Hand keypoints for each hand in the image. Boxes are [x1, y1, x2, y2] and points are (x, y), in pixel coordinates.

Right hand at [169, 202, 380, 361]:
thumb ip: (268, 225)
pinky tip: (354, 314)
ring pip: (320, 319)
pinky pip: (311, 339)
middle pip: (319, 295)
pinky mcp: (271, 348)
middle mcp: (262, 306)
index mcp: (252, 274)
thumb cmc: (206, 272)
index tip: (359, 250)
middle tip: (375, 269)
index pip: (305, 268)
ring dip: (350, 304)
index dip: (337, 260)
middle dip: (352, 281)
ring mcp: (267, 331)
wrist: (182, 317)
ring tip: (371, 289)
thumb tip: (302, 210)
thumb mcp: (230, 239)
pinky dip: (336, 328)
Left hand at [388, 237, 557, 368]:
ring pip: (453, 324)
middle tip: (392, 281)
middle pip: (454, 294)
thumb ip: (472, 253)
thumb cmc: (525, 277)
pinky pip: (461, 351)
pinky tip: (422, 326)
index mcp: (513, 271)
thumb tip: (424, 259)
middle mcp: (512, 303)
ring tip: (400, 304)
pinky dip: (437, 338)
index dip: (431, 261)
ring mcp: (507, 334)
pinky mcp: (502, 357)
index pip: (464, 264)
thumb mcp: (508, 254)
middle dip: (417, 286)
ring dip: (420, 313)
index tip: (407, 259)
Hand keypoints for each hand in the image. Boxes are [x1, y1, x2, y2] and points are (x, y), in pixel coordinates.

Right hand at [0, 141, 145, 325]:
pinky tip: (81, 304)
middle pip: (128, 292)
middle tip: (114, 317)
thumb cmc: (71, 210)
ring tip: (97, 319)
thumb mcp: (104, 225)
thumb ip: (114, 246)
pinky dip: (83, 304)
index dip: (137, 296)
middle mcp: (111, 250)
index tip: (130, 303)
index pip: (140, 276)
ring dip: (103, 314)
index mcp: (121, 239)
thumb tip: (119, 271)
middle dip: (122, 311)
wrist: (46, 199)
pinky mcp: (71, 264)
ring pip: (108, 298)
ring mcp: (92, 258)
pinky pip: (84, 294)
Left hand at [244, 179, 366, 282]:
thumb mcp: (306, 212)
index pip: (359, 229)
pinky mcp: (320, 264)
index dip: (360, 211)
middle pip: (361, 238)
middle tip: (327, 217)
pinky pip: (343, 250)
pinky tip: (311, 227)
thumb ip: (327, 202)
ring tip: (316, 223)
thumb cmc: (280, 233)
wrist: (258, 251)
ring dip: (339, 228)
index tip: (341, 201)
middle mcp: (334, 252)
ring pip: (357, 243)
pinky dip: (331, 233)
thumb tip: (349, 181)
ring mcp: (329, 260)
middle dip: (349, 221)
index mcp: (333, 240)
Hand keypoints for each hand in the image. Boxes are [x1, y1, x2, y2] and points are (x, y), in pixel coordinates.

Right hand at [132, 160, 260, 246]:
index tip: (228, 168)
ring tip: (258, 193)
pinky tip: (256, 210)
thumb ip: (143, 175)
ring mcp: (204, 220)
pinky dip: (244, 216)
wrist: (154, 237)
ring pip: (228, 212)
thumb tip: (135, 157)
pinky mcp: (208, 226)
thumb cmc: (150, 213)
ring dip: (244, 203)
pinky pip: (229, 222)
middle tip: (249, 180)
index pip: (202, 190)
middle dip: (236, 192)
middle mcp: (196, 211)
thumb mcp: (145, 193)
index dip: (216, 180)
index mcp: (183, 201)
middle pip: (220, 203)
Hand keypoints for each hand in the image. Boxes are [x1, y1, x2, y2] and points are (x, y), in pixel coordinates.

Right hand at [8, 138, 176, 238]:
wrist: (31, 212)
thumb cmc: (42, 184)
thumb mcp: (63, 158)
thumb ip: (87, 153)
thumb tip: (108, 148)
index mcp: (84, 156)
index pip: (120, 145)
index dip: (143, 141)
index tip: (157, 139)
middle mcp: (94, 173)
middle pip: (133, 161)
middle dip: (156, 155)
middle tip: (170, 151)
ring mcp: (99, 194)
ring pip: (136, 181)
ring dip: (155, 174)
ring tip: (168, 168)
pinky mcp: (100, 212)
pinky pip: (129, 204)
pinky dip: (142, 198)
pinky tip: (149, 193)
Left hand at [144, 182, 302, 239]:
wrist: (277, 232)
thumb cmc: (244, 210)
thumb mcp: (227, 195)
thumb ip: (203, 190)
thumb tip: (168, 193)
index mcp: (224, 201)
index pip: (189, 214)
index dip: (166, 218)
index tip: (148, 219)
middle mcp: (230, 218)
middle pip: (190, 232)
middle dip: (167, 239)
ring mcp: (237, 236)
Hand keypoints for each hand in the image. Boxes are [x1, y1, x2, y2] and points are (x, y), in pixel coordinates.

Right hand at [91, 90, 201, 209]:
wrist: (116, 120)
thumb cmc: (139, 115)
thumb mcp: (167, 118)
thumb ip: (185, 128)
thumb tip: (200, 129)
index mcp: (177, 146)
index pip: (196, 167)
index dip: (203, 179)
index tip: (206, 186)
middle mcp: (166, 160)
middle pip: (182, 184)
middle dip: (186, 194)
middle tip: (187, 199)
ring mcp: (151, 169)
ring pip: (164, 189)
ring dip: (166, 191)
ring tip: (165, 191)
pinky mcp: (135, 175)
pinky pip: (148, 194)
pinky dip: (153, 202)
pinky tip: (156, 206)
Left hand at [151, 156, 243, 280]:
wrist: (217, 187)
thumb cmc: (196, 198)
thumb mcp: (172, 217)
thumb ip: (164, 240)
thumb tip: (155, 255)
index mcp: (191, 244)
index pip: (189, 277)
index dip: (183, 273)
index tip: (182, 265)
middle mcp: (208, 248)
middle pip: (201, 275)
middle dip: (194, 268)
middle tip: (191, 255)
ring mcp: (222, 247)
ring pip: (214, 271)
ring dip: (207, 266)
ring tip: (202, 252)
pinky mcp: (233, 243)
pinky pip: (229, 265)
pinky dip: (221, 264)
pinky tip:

++++++++++

ACTION ITEM: Return each line in the records that holds the string "wrist".

RESPONSE FOR THIS EXERCISE:
wrist: (182, 317)
wrist: (46, 199)
wrist: (258, 251)
wrist: (154, 237)
wrist: (31, 212)
wrist: (277, 232)
wrist: (116, 120)
wrist: (217, 187)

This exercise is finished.